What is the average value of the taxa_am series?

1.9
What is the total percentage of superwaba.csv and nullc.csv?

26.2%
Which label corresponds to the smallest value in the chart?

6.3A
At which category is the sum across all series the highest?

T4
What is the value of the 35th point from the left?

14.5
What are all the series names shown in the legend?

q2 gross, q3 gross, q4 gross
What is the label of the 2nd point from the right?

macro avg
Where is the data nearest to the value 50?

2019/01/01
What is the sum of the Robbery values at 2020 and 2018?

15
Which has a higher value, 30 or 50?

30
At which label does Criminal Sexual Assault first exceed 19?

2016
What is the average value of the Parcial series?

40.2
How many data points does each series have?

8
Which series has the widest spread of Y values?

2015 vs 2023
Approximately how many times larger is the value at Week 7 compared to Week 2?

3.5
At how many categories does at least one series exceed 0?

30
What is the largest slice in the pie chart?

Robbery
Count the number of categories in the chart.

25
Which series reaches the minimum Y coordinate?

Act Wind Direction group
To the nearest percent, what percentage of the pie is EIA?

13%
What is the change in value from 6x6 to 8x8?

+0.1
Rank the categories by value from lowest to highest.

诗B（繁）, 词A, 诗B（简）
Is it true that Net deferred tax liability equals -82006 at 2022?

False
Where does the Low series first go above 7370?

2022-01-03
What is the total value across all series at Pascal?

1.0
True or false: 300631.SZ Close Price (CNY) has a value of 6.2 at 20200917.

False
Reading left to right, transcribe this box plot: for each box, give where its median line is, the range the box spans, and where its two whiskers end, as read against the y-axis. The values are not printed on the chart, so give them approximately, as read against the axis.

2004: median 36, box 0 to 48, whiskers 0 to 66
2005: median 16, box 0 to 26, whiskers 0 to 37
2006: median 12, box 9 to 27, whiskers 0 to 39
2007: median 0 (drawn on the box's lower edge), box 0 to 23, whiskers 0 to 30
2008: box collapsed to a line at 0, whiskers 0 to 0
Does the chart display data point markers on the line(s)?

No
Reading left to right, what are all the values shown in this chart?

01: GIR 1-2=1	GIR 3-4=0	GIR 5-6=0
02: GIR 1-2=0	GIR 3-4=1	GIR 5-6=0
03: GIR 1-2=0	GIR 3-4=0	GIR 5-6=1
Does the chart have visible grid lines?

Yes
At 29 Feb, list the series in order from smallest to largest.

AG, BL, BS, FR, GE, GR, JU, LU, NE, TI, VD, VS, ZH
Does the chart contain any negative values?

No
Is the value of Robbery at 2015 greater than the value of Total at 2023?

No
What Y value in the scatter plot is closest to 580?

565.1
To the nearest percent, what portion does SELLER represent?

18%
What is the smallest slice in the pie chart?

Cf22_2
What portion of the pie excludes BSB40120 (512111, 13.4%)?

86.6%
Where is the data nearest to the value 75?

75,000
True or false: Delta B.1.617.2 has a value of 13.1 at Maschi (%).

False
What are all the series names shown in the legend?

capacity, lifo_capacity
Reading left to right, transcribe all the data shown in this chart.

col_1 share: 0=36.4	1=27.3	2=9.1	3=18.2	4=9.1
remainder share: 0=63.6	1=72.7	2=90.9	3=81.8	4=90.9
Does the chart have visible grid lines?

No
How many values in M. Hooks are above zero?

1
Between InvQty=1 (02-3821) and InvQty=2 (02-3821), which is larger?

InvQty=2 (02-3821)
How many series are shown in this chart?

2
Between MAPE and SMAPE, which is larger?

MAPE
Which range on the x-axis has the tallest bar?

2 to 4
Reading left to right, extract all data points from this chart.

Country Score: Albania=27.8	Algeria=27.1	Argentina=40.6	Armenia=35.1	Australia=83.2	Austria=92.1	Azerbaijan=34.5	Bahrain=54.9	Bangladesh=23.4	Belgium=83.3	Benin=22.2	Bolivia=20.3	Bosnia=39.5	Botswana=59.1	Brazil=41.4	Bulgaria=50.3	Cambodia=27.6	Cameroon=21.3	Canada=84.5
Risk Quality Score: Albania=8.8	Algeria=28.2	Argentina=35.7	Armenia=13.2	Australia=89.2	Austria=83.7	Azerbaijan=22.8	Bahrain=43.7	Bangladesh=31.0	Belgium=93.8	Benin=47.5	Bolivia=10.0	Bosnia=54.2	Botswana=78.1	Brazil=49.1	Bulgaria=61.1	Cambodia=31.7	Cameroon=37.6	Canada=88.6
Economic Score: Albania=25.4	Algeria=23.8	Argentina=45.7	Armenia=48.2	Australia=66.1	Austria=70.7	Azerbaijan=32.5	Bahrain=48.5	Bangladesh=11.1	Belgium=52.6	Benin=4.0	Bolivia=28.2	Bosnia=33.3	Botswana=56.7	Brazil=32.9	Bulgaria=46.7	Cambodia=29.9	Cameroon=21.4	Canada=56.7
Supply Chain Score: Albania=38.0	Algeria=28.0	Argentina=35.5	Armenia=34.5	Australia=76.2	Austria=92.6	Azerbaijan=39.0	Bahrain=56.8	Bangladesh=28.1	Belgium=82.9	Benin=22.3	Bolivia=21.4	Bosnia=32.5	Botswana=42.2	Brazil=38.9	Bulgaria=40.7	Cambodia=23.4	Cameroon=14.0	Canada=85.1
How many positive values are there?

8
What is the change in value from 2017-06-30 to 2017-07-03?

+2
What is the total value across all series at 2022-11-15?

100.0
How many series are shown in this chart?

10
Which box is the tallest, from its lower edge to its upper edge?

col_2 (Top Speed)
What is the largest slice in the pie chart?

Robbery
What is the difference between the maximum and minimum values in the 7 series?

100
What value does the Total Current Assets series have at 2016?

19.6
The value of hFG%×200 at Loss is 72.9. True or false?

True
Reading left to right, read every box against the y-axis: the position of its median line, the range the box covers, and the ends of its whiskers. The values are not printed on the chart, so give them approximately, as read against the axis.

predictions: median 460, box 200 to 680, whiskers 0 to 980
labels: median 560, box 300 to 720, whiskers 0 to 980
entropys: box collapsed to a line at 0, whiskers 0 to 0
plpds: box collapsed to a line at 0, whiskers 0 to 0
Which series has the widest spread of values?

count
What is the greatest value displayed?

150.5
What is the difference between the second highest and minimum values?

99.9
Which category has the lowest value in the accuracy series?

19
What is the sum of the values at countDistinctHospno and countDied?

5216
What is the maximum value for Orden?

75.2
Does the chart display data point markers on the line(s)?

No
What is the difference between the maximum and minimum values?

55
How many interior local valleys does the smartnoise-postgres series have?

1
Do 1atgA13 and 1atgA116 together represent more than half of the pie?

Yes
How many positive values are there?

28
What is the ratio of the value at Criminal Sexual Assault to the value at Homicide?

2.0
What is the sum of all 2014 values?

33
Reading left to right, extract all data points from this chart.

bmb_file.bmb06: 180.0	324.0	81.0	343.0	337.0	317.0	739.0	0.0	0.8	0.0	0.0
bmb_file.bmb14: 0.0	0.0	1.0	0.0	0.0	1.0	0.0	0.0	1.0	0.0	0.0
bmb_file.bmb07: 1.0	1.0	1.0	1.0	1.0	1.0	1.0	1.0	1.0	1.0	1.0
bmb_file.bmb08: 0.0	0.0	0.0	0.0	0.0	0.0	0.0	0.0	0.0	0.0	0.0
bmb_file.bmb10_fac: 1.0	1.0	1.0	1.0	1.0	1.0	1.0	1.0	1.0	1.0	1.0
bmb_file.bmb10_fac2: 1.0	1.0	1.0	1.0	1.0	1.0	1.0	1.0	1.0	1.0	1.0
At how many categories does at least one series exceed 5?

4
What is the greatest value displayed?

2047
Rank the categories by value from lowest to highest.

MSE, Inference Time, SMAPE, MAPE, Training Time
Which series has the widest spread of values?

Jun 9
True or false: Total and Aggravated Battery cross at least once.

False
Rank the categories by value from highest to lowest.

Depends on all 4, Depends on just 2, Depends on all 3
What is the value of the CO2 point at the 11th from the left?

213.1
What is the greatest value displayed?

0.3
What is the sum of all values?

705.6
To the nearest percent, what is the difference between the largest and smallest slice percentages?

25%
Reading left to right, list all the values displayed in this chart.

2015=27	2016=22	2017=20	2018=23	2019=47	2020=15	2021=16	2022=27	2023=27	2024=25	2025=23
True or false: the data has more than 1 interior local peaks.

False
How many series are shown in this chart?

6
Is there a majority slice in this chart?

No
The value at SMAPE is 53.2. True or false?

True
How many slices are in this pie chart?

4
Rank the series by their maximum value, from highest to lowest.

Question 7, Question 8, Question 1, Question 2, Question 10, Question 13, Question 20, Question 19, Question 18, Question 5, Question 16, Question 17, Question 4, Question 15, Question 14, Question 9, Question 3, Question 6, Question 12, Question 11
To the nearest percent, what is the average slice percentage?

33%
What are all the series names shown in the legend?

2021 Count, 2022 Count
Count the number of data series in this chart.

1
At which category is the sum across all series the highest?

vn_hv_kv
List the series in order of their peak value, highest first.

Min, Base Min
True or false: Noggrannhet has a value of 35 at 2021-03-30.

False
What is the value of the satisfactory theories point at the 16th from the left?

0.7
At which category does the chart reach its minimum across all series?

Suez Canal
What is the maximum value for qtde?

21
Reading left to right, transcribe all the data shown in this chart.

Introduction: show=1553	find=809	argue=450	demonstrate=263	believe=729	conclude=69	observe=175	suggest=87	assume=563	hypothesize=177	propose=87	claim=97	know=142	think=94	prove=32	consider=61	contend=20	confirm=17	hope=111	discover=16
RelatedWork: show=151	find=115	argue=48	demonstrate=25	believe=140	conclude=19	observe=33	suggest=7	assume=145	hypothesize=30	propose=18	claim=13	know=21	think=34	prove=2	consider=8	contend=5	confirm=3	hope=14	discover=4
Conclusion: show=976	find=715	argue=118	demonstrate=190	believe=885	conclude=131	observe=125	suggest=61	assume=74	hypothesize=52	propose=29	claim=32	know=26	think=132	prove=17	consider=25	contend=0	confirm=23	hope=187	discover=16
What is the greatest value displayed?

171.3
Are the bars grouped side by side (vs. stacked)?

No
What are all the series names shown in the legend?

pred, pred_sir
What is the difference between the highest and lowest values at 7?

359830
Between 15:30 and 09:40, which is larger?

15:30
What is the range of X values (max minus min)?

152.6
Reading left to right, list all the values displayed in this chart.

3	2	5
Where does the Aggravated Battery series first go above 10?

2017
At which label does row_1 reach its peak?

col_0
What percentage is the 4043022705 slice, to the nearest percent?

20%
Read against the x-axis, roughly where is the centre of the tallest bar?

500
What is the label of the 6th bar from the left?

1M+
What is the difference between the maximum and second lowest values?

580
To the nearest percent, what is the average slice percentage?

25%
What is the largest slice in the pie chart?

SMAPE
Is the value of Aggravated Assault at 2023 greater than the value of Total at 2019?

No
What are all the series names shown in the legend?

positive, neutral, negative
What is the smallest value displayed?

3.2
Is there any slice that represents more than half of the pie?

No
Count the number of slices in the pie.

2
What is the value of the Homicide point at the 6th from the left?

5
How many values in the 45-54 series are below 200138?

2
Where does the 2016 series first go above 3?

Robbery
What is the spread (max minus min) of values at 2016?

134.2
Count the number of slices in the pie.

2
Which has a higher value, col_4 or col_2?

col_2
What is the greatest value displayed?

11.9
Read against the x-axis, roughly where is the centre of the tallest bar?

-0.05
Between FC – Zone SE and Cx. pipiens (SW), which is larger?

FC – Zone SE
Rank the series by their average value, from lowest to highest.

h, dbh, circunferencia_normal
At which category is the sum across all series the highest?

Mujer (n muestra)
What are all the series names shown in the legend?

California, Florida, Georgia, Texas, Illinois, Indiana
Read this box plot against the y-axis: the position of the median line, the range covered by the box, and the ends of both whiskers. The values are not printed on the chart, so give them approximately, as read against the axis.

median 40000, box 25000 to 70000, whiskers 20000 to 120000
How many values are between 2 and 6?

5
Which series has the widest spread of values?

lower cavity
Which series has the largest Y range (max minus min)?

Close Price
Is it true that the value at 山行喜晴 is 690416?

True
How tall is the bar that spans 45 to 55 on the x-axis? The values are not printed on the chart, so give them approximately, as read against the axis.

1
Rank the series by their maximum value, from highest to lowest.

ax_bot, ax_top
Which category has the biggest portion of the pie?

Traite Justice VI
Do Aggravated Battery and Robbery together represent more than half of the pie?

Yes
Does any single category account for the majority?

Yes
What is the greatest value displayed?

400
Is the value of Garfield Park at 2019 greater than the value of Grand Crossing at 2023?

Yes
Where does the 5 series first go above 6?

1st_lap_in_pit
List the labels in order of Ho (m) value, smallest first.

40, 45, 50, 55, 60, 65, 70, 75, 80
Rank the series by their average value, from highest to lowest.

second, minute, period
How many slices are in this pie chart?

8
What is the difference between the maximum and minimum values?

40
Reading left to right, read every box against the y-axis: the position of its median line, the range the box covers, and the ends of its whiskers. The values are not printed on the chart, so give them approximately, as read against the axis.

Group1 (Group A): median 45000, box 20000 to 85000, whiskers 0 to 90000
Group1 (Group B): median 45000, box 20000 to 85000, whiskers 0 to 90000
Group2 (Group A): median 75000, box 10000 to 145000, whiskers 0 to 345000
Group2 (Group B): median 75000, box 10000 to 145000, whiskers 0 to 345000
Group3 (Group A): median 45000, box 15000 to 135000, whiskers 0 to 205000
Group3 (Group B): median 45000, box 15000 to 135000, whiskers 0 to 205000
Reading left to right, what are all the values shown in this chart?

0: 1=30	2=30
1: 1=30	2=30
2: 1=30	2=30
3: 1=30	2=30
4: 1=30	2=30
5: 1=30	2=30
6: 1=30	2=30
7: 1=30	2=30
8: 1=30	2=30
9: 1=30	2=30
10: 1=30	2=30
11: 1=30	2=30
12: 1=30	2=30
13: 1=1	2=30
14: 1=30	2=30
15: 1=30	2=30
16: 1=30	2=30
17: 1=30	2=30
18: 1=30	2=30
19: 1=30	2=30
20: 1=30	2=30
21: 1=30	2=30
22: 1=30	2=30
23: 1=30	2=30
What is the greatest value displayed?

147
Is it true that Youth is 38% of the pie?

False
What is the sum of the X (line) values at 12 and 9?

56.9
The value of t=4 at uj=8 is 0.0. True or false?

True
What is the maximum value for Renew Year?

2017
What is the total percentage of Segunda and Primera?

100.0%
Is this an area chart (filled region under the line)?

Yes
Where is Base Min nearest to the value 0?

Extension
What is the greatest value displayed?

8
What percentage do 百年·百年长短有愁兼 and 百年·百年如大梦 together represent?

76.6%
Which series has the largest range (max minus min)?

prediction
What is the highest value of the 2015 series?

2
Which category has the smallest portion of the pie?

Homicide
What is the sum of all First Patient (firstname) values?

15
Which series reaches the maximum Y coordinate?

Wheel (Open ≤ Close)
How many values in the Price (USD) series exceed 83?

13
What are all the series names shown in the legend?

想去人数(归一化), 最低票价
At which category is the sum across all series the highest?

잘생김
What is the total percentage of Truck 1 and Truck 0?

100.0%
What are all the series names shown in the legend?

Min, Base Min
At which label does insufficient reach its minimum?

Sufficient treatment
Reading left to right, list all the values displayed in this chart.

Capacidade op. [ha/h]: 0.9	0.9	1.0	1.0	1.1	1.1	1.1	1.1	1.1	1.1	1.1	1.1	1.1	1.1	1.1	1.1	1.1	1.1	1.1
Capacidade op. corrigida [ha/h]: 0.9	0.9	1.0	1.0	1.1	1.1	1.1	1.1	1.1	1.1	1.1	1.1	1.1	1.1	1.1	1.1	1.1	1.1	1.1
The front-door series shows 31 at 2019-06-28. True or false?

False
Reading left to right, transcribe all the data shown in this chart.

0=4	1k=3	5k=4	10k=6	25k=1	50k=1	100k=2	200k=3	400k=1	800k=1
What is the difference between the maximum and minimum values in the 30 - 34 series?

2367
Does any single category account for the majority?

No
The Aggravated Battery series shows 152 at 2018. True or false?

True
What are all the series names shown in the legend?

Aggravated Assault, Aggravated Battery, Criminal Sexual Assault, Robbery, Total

+-------+

## [WHAT THIS TASK INVOLVES]
Rewrite the material from the line containing "Group1 (Group A): median" to the line containing "Is this an area", substituting "graph" for "chart" and leaving everything else unchanged. Give only those lines.

## [RESPONSE BELOW]
Group1 (Group A): median 45000, box 20000 to 85000, whiskers 0 to 90000
Group1 (Group B): median 45000, box 20000 to 85000, whiskers 0 to 90000
Group2 (Group A): median 75000, box 10000 to 145000, whiskers 0 to 345000
Group2 (Group B): median 75000, box 10000 to 145000, whiskers 0 to 345000
Group3 (Group A): median 45000, box 15000 to 135000, whiskers 0 to 205000
Group3 (Group B): median 45000, box 15000 to 135000, whiskers 0 to 205000
Reading left to right, what are all the values shown in this graph?

0: 1=30	2=30
1: 1=30	2=30
2: 1=30	2=30
3: 1=30	2=30
4: 1=30	2=30
5: 1=30	2=30
6: 1=30	2=30
7: 1=30	2=30
8: 1=30	2=30
9: 1=30	2=30
10: 1=30	2=30
11: 1=30	2=30
12: 1=30	2=30
13: 1=1	2=30
14: 1=30	2=30
15: 1=30	2=30
16: 1=30	2=30
17: 1=30	2=30
18: 1=30	2=30
19: 1=30	2=30
20: 1=30	2=30
21: 1=30	2=30
22: 1=30	2=30
23: 1=30	2=30
What is the greatest value displayed?

147
Is it true that Youth is 38% of the pie?

False
What is the sum of the X (line) values at 12 and 9?

56.9
The value of t=4 at uj=8 is 0.0. True or false?

True
What is the maximum value for Renew Year?

2017
What is the total percentage of Segunda and Primera?

100.0%
Is this an area graph (filled region under the line)?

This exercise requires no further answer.